Eine Ladung Geschirr wartete auf mich in einer Maschine, die gestern Nacht einen dreckigen Job zu erledigen hatte, derweil wir uns in den Armen, sie in denen vom Morpheus und ich in denen von Morpheuses jüngster 20 jährigen Tochter Morphinchen wähnten zu wiegen. Mir oblag (Bin anerkannter Obliger) es diese Maschine zu entleeren, dabei nicht zu laut zu klappern, damit ich sie und den Morpheus nicht in ihrer Tätigkeit störe.

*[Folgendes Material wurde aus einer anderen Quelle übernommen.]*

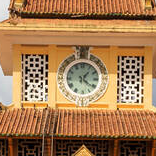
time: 1:21
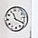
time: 11:19
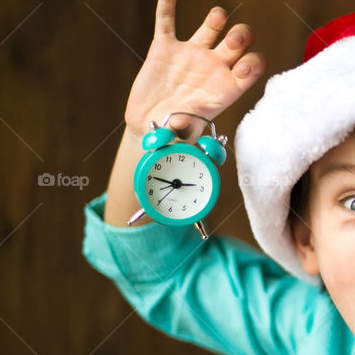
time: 2:45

Das war Nummer 1 meiner meist nicht gewürdigten Tätigkeiten in diesem Haushalt.
Nach dieser, mir sehr unangenehmen Arbeit, ging, nein schlappte ich zu einer anderen Maschine und vor dieser sitze ich jetzt vor euch und denke und denke und es tut sich nix, nichts , nüt, nada,zero!

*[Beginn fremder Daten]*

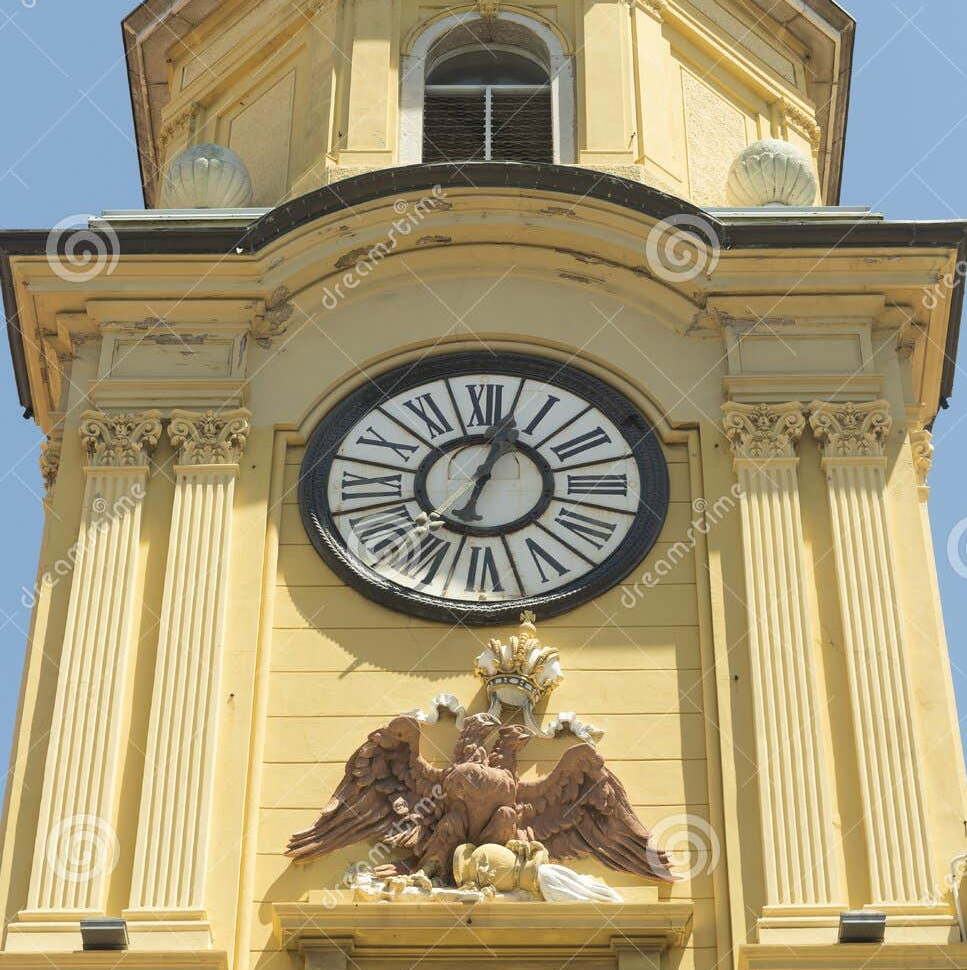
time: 12:33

Hat mich Morphinchen heute Nacht ausgelaugt, meine Hirnschale entleert? Unter uns gesagt, diese Mädchen hat mit ihren 20 schon den Teufel im Leib.
Irgendwie müssen wir aber jetzt zu Potte kommen und so schneckte ich hinunter in mein Archiv um in den alten Akten etwas zu finden, was ich zum Herbst uns an diesem Sonntag zu sagen habe.
Herbst!
Er saß am Fenster, welches die Sicht frei gab auf ein weite saftig grüne Wiesenfläche, deren Endlichkeit sich an einem Waldrandrand verlor. Der Wald, der sich noch in leichte Morgennebel schamhaft verhüllte, konnte jedoch hochgewachsene schlanken Kiefernstämmen nicht verdecken, die sich mit Laubbäumen durchmischten. Das grüne Laub war aber dabei die Tarnfarben Gold, Gelb,Braun zwischen das Grün zu streuen und zeigten dem stillen Betrachter „Er ist da“!
Vor der Wiese ganz dicht an dem Fenster mit dem Ausguck, steht ein alter knorriger Apfelbaum, der in seinen Ästen rotbackigen Äpfel schaukelte. Über den Wipfel an Stangen, waren Starenkobel angebracht. Die Bewohner der luftigen Häusern hatten wohl längst die große Fahrt in die Wärme angetreten und so konnte eine quirlige Schar von tschilpenden Feldsperlinge sich als Nachmieter der verlassenen Wohnungen annehmen. Sie trugen Heuhalme hinein, die der Apfelbaum den hochbeladenen Heuwagen ab gekämmte hatte, als diese ihre nach Sommer duftende Fracht zum Heustadel fuhren.
Heute Nachmittag, wenn die tiefstehende Sonne etwas Wärme versprach, würde ich mit dem kleinen Mädchen, welches so gerne an meiner Hand hüpft und immer viele Fragen an mich hat, den steinigen Wiesenweg entlang gehen und das kleine Mädchen würde von den letzten Wiesenblumen einen großen Strauß pflücken und so einen letzten Sommergruß nach Hause tragen.
Ich wünschte mir dieses kleine Mädchen wäre heute bei uns auf Besuch.